I think it's going to be hard to get a murder conviction. Even if a jury thinks she probably killed her daughter, probably isn't good enough in a criminal case.
An innocent mother, no matter how young, no matter how wild a partier, would be freaking out to the police their child was missing-- on the first day....but not this girl, not at all.
...and no one knows who the Dad of the child is? Hmmm, maybe I'd better start listening again...it's like a crime novel being acted out in installments on the news when the country just keeps watching cases like these....
So now, I'm avoiding the whole trial right now.
I got better things to do, like watch my toe nails grow!! ;D
Rated. No Tink Pick, maybe next time, pick something happier, like mushrooms!! :D
This is why all movies pretty much need a villain, like the scene from Scarface,"Say goodbye to the bad guy."
I too, get sucked into these dramas, though it embarrasses me to admit that.

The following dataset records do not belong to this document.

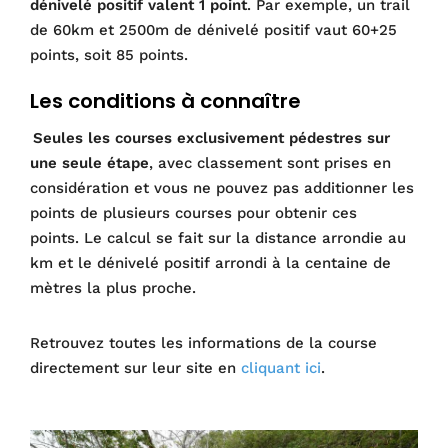
dénivelé positif valent 1 point
. Par exemple, un trail
de 60km et 2500m de dénivelé positif vaut 60+25
points, soit 85 points.
Les conditions à connaître
Seules les courses exclusivement pédestres sur
une seule étape
, avec classement sont prises en
considération et vous ne pouvez pas additionner les
points de plusieurs courses pour obtenir ces
points. Le calcul se fait sur la distance arrondie au
km et le dénivelé positif arrondi à la centaine de
mètres la plus proche.
Retrouvez toutes les informations de la course
directement sur leur site en
cliquant ici
.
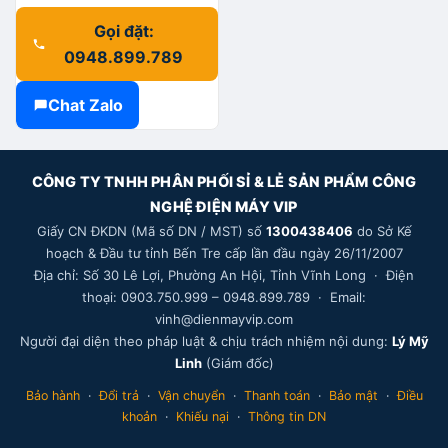
Gọi đặt:
0948.899.789
Chat Zalo
CÔNG TY TNHH PHÂN PHỐI SỈ & LẺ SẢN PHẨM CÔNG
NGHỆ ĐIỆN MÁY VIP
Giấy CN ĐKDN (Mã số DN / MST) số
1300438406
do Sở Kế
hoạch & Đầu tư tỉnh Bến Tre cấp lần đầu ngày 26/11/2007
Địa chỉ: Số 30 Lê Lợi, Phường An Hội, Tỉnh Vĩnh Long · Điện
thoại: 0903.750.999 – 0948.899.789 · Email:
vinh@dienmayvip.com
Người đại diện theo pháp luật & chịu trách nhiệm nội dung:
Lý Mỹ
Linh
(Giám đốc)
Bảo hành
·
Đổi trả
·
Vận chuyển
·
Thanh toán
·
Bảo mật
·
Điều
khoản
·
Khiếu nại
·
Thông tin DN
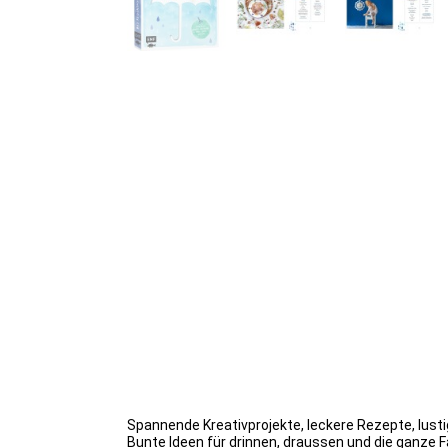
Spannende Kreativprojekte, leckere Rezepte, lusti
Bunte Ideen für drinnen, draussen und die ganze F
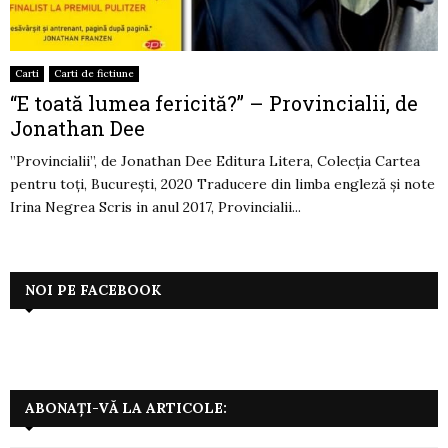
Carti
Carti de fictiune
“E toată lumea fericită?” – Provincialii, de
Jonathan Dee
”Provincialii”, de Jonathan Dee Editura Litera, Colecția Cartea
pentru toți, București, 2020 Traducere din limba engleză şi note
Irina Negrea Scris in anul 2017, Provincialii...
NOI PE FACEBOOK
ABONAȚI-VĂ LA ARTICOLE:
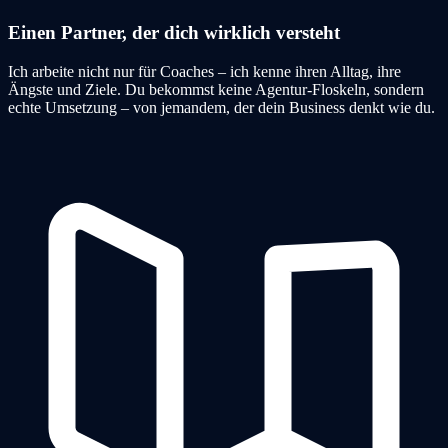
Einen Partner, der dich wirklich versteht
Ich arbeite nicht nur für Coaches – ich kenne ihren Alltag, ihre
Ängste und Ziele. Du bekommst keine Agentur-Floskeln, sondern
echte Umsetzung – von jemandem, der dein Business denkt wie du.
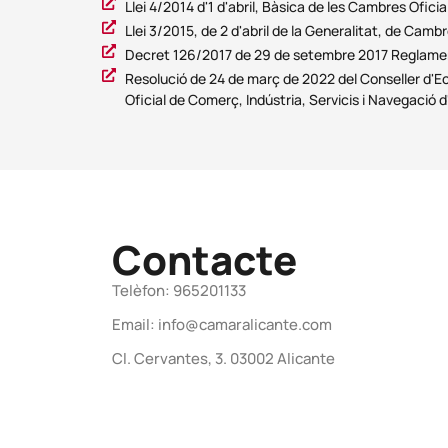
Llei 4/2014 d'1 d'abril, Bàsica de les Cambres Ofici
Llei 3/2015, de 2 d'abril de la Generalitat, de Cam
Decret 126/2017 de 29 de setembre 2017 Reglament 
Resolució de 24 de març de 2022 del Conseller d'Ec
Oficial de Comerç, Indústria, Servicis i Navegació d
Contacte
Telèfon: 965201133
Email: info@camaralicante.com
Cl. Cervantes, 3. 03002 Alicante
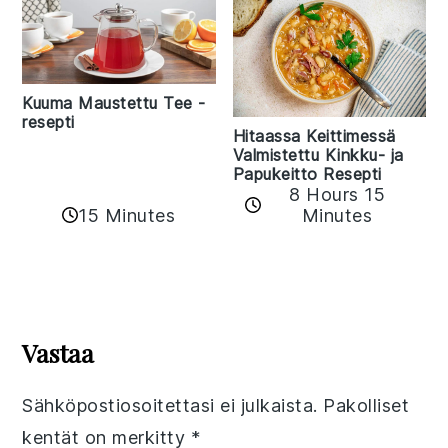
Kuuma Maustettu Tee -
resepti
Hitaassa Keittimessä
Valmistettu Kinkku- ja
Papukeitto Resepti
8 Hours 15
15 Minutes
Minutes
Reader
Interactions
Vastaa
Sähköpostiosoitettasi ei julkaista.
Pakolliset
kentät on merkitty
*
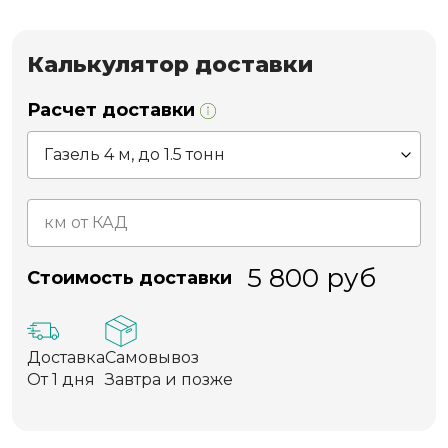
Калькулятор доставки
Расчет доставки
5 800
руб
Стоимость доставки
Доставка
Самовывоз
От 1 дня
Завтра и позже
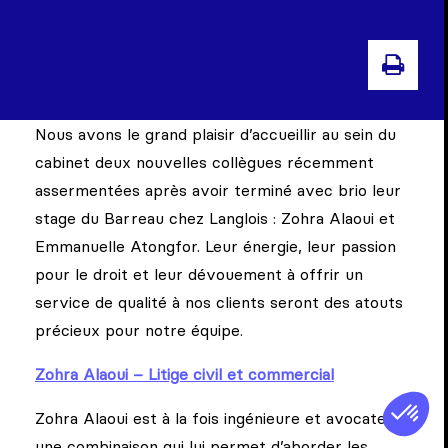
IMP
Nous avons le grand plaisir d’accueillir au sein du
cabinet deux nouvelles collègues récemment
assermentées après avoir terminé avec brio leur
stage du Barreau chez Langlois : Zohra Alaoui et
Emmanuelle Atongfor. Leur énergie, leur passion
pour le droit et leur dévouement à offrir un
service de qualité à nos clients seront des atouts
précieux pour notre équipe.
Zohra Alaoui – Litige civil et commercial
Zohra Alaoui est à la fois ingénieure et avocate,
une combinaison qui lui permet d’aborder les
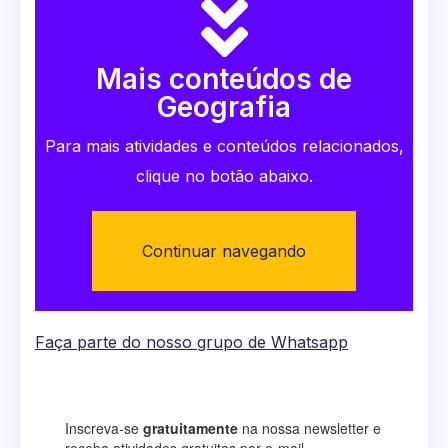
Mais conteúdos de
Geografia
Para mais atividades e conteúdos relacionados,
clique no botão abaixo.
Continuar navegando
Faça parte do nosso grupo de Whatsapp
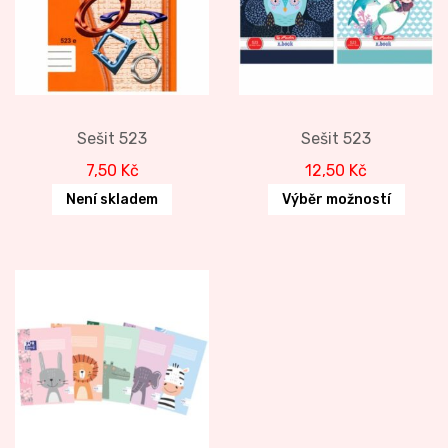
Sešit 523
Sešit 523
7,50
Kč
12,50
Kč
Není skladem
Výběr možností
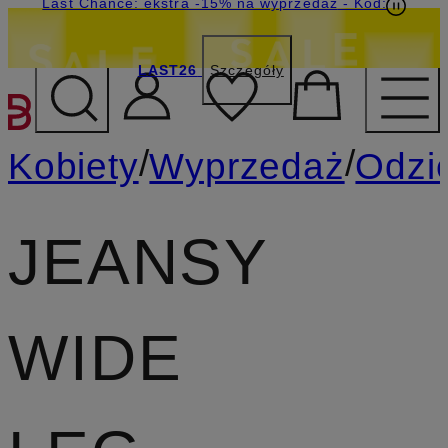
Last Chance: ekstra -15% na wyprzedaż
- Kod:
LAST26
Szczegóły
PRZEJDŹ DO GŁÓWNEJ 
/
/
Kobiety
Wyprzedaż
Odzi
JEANSY
WIDE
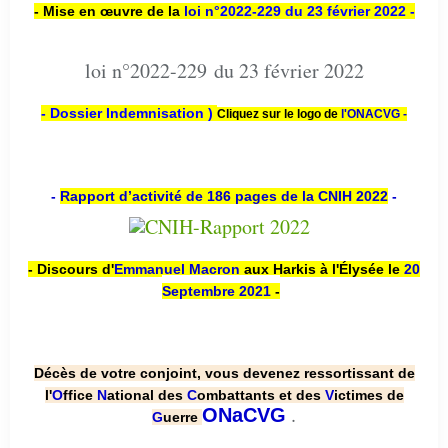
- Mise en œuvre de la
loi n
°2022-229
du 23 février 2022 -
loi n°2022-229 du 23 février 2022
- Dossier Indemnisation )
Cliquez sur le logo de
l'ONACVG -
-
Rapport d’activité de 186 pages de la CNIH 2022
-
- Discours d'
Emmanuel Macron
aux Harkis à l'Élysée le
20
Septembre 2021
-
Décès de votre conjoint, vous devenez ressortissant de
l'
O
ffice
N
ational des
C
ombattants et des
V
ictimes de
.
ONaCVG
G
uerre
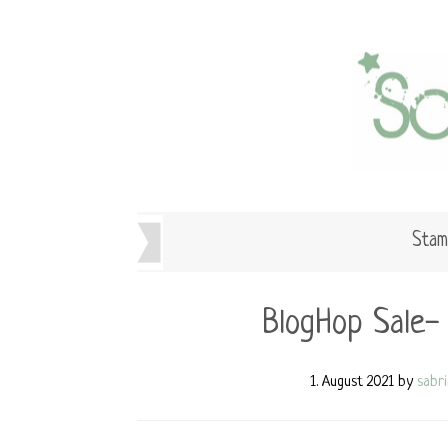
Stam
BlogHop Sale- 
1. August 2021
by
sabr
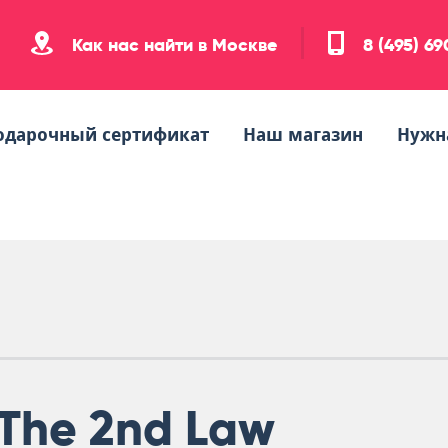
Как нас найти в Москве
8 (495) 6
одарочный сертификат
Наш магазин
Нужн
The 2nd Law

And, let's not forget "Angel Face" in Italy!
You said it best. So many of us are obsessed. I've been waiting for the trial for the last few years, and I'm fixated. For me, the fanscination stems from ye olde "problem of evil." The notion of (seemingly) rational people doing the unspeakable begs us to rethink our position in terms of religion, ethics, etc. I just cannot wrap my brain around a murder/drowning of a child. I'm hesitant to use the word "evil," as it was abused by our former President to justify his own agenda. At the same time, this is the word to which I continue to return in this case.
Broadly speaking, compassion, love, mercy, empathy, and other (what I think of as) reflexive human traits seem to be more of the exception. Are we living in a time when sociopathic behavior is the new normal?
Well done, Kathy.
There are some legal eagles on there who manage to get the details first. Beware, once in, you may never come out. ;)

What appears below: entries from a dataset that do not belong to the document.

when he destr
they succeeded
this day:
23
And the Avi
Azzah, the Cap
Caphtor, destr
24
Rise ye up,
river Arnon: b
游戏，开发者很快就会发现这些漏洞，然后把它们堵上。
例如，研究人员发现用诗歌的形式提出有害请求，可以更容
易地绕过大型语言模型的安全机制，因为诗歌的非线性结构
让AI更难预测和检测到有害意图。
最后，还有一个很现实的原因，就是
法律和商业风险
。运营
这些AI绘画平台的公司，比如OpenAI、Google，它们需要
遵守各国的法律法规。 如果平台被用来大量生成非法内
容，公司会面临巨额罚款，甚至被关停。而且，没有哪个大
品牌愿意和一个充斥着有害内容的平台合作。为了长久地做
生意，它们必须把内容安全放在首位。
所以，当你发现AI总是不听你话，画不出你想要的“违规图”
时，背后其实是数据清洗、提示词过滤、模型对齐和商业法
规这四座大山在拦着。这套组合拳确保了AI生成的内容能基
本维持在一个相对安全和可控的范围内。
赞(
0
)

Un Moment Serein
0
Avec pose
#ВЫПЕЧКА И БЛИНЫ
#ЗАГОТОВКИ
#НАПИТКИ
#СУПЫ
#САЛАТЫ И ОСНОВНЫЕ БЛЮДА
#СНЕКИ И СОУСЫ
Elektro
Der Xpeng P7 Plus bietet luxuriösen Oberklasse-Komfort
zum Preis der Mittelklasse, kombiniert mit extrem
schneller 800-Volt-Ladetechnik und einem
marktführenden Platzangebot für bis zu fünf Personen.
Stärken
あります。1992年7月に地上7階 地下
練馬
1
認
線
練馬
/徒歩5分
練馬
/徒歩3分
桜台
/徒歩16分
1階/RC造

This is excellent. You presented everything in this complicated case so well, and with the perfect tie-in to OJ.
Great!!!
Andrea
Still, I do not want her or anyone to get the death penalty.
It's a sick, sad fact but women throughout history have killed their children. In fact, in Colonial America the most common reason women were executed was for "concealing the birth of a bastard" which meant they hid their pregnancies, gave birth in secret, and then buried the body. Women would claim that the baby was stillborn and medical science at the time not being able to prove otherwise, concealing the birth was made a felony punishable by death. I know of one case where the body of a baby was found in the town well and two women were suspected of having been pregnant. Both were arrested, questioned and confessed. They led authorities to where they had each hidden the body of the child they gave birth to but neither baby was the baby in the well and both women were hanged. I can think of many cases just like these from antiquity to the modern day so I don't think it's abortion. Look at women who have killed their children in the recent past and many of them expressed a strong Christian faith such as Andrea Yates or Dena Schlosser while it was reported in court hearings that Casey Anthony wanted an abortion, or, failing that, to place her child up for adoption but her mother wouldn't "let" her though Casey Anthony was 19 at the time Caylee was born.

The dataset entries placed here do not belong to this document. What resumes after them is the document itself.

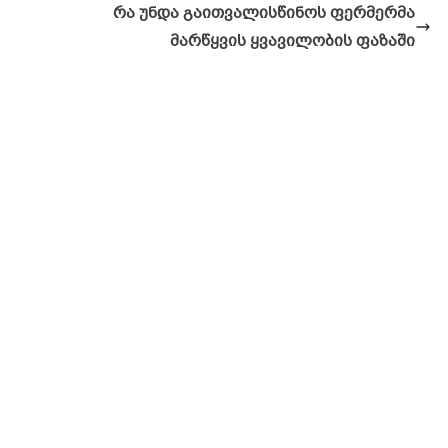
რა უნდა გაითვალისწინოს ფერმერმა
მარწყვის ყვავილობის ფაზაში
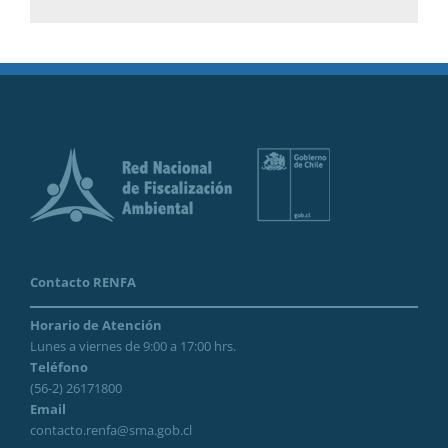
Contacto RENFA
Horario de Atención
Lunes a viernes de 9:00 a 17:00 hrs.
Teléfono
(56-2) 26171800
Email
contacto.renfa@sma.gob.cl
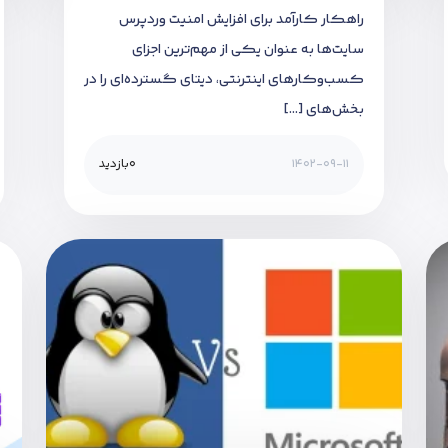
راهکار کارآمد برای افزایش امنیت وردپرس
سایت‌ها به عنوان یکی از مهم‌ترین اجزای
کسب‌وکارهای اینترنتی، دیتای گسترده‌ای را در
بخش‌های […]
1402-09-11
0
بازدید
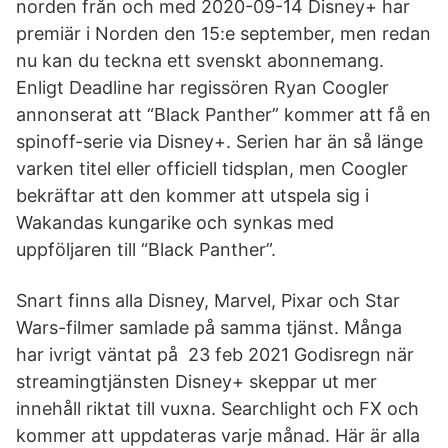
norden från och med 2020-09-14 Disney+ har
premiär i Norden den 15:e september, men redan
nu kan du teckna ett svenskt abonnemang.
Enligt Deadline har regissören Ryan Coogler
annonserat att “Black Panther” kommer att få en
spinoff-serie via Disney+. Serien har än så länge
varken titel eller officiell tidsplan, men Coogler
bekräftar att den kommer att utspela sig i
Wakandas kungarike och synkas med
uppföljaren till “Black Panther”.
Snart finns alla Disney, Marvel, Pixar och Star
Wars-filmer samlade på samma tjänst. Många
har ivrigt väntat på 23 feb 2021 Godisregn när
streamingtjänsten Disney+ skeppar ut mer
innehåll riktat till vuxna. Searchlight och FX och
kommer att uppdateras varje månad. Här är alla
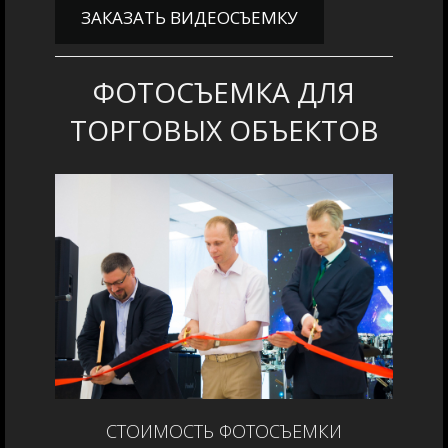
ЗАКАЗАТЬ ВИДЕОСЪЕМКУ
ФОТОСЪЕМКА ДЛЯ
ТОРГОВЫХ ОБЪЕКТОВ
СТОИМОСТЬ ФОТОСЪЕМКИ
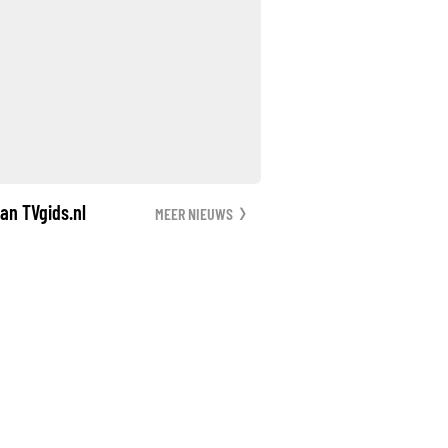
an TVgids.nl
MEER NIEUWS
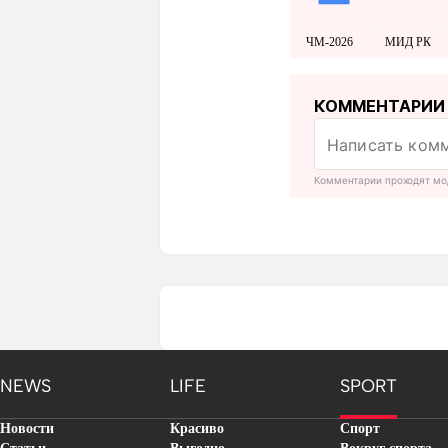
ЧМ-2026
МИД РК
КОММЕНТАРИИ
Комментарии проходят мо
NEWS
LIFE
SPORT
Новости
Красиво
Спорт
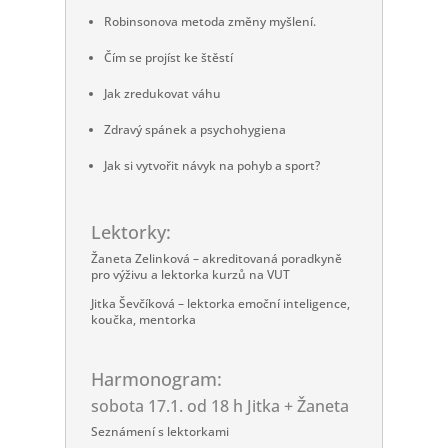
Robinsonova metoda změny myšlení.
Čím se projíst ke štěstí
Jak zredukovat váhu
Zdravý spánek a psychohygiena
Jak si vytvořit návyk na pohyb a sport?
Lektorky:
Žaneta Zelinková – akreditovaná poradkyně
pro výživu a lektorka kurzů na VUT
Jitka Ševčíková – lektorka emoční inteligence,
koučka, mentorka
Harmonogram:
sobota 17.1. od 18 h Jitka + Žaneta
Seznámení s lektorkami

I think the big difference between the Casey Anthony case and the O.J. Simpson case will be the jury. Unless Casey Anthony's jury is made up of a true jury of her peers, that is, sociopathic teen moms, then I don't think she stands a chance of being found not guilty.
I think the Haliegh Cummings case is far more interesting though I think the letter sent early in the investigation from a friend of Misty Crosley stating that Haliegh had taken Oxy pills she had found and OD'd is probably pretty close to the truth.